可扩展经验贝叶斯推理与贝叶斯敏感性分析。

考虑一个贝叶斯设置，其中我们观察到Y，其分布依赖于参数θ，即Y∣θ ~ π Y∣θ。参数θ是未知的，被视为随机的，从某个参数族中选择一个先验分布π θ(⋅；H), H∈H。对于主观贝叶斯来说，家庭中有一个单一的先验，代表他或她对θ的信念，但确定这个先验通常是非常困难的。在经验贝叶斯方法中，从数据中估计θ上的潜在分布。这通常通过选择使某些准则最大化的超参数h的值来完成。可以说，最常用的方法是设m (h)为h的边际似然，即m (h) =∫π Y∣θ v h (θ) d θ，并选择使m（⋅）最大化的h值。不幸的是，除了少数教科书上的例子外，对一个r g m a x h m (h)的解析评价是不可用的。本文的目的是双重的。首先，我们回顾了关于估计它的文献，发现最常用的程序要么可能非常不准确，要么不能很好地与h的维度、θ的维度或两者相适应。其次，我们提出了一种基于马尔可夫链蒙特卡罗的估计r g ma x h m (h)的方法，该方法非常普遍，并且随维度的变化而变化。设g为θ的实值函数，设I (h)为g （θ）的后验期望，当先验为v h时。作为我们方法的副产品，我们展示了如何获得族I (h)， h∈h的点估计和全局有效的置信带。为了说明我们的方法的范围，我们提供了三个具有不同特征的详细示例。

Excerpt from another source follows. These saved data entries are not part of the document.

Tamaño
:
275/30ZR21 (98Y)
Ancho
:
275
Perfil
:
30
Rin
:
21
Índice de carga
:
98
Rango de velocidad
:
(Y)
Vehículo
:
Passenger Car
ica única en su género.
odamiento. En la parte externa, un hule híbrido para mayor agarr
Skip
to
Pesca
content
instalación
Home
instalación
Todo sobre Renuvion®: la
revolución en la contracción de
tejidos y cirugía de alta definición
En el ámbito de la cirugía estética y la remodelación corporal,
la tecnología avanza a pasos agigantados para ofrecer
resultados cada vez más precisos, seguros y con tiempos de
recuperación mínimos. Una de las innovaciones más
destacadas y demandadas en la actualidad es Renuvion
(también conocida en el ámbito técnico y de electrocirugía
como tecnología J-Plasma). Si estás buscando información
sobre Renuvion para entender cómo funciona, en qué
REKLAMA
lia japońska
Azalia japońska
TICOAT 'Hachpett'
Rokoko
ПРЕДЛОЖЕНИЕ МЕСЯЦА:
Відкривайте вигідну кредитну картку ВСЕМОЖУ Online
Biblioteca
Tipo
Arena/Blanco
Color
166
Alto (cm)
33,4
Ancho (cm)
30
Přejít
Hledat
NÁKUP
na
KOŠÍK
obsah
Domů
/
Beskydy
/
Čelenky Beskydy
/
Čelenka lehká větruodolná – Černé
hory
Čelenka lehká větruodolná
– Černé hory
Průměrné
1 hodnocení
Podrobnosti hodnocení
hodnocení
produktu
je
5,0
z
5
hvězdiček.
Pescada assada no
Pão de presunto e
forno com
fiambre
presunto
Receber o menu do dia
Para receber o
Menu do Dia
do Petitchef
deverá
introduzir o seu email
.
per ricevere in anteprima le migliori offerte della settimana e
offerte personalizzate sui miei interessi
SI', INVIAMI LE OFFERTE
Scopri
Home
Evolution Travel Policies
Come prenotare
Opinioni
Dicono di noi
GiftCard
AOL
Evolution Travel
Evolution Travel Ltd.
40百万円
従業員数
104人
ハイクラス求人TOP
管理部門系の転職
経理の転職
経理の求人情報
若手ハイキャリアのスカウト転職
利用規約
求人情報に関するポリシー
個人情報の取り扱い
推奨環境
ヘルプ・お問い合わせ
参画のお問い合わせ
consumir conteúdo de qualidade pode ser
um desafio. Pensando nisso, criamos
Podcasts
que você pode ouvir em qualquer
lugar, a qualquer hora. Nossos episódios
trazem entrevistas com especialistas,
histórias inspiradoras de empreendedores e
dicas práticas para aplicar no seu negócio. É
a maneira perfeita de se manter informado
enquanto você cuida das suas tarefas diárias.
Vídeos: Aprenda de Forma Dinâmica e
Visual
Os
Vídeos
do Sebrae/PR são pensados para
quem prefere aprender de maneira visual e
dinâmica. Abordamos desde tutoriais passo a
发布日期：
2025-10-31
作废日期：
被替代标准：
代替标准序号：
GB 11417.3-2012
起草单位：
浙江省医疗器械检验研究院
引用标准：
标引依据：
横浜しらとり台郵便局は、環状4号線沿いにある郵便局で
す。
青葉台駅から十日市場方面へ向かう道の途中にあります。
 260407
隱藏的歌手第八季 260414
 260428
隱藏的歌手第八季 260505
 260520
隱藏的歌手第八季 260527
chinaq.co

本文章由计算机程序翻译，如有差异，请以英文原文为准。

求助全文

约1分钟内获得全文去求助

来源期刊

Statistical Science 数学-统计学与概率论

CiteScore

6.50

自引率

1.80%

发文量

审稿时长

>12 weeks

期刊介绍： The central purpose of Statistical Science is to convey the richness, breadth and unity of the field by presenting the full range of contemporary statistical thought at a moderate technical level, accessible to the wide community of practitioners, researchers and students of statistics and probability.

期刊最新文献

On the mixed-model analysis of covariance in cluster-randomized trials. Replicable Bandits for Digital Health Interventions. On the Use of Auxiliary Variables in Multilevel Regression and Poststratification. Scalable Empirical Bayes Inference and Bayesian Sensitivity Analysis. Variable Selection Using Bayesian Additive Regression Trees.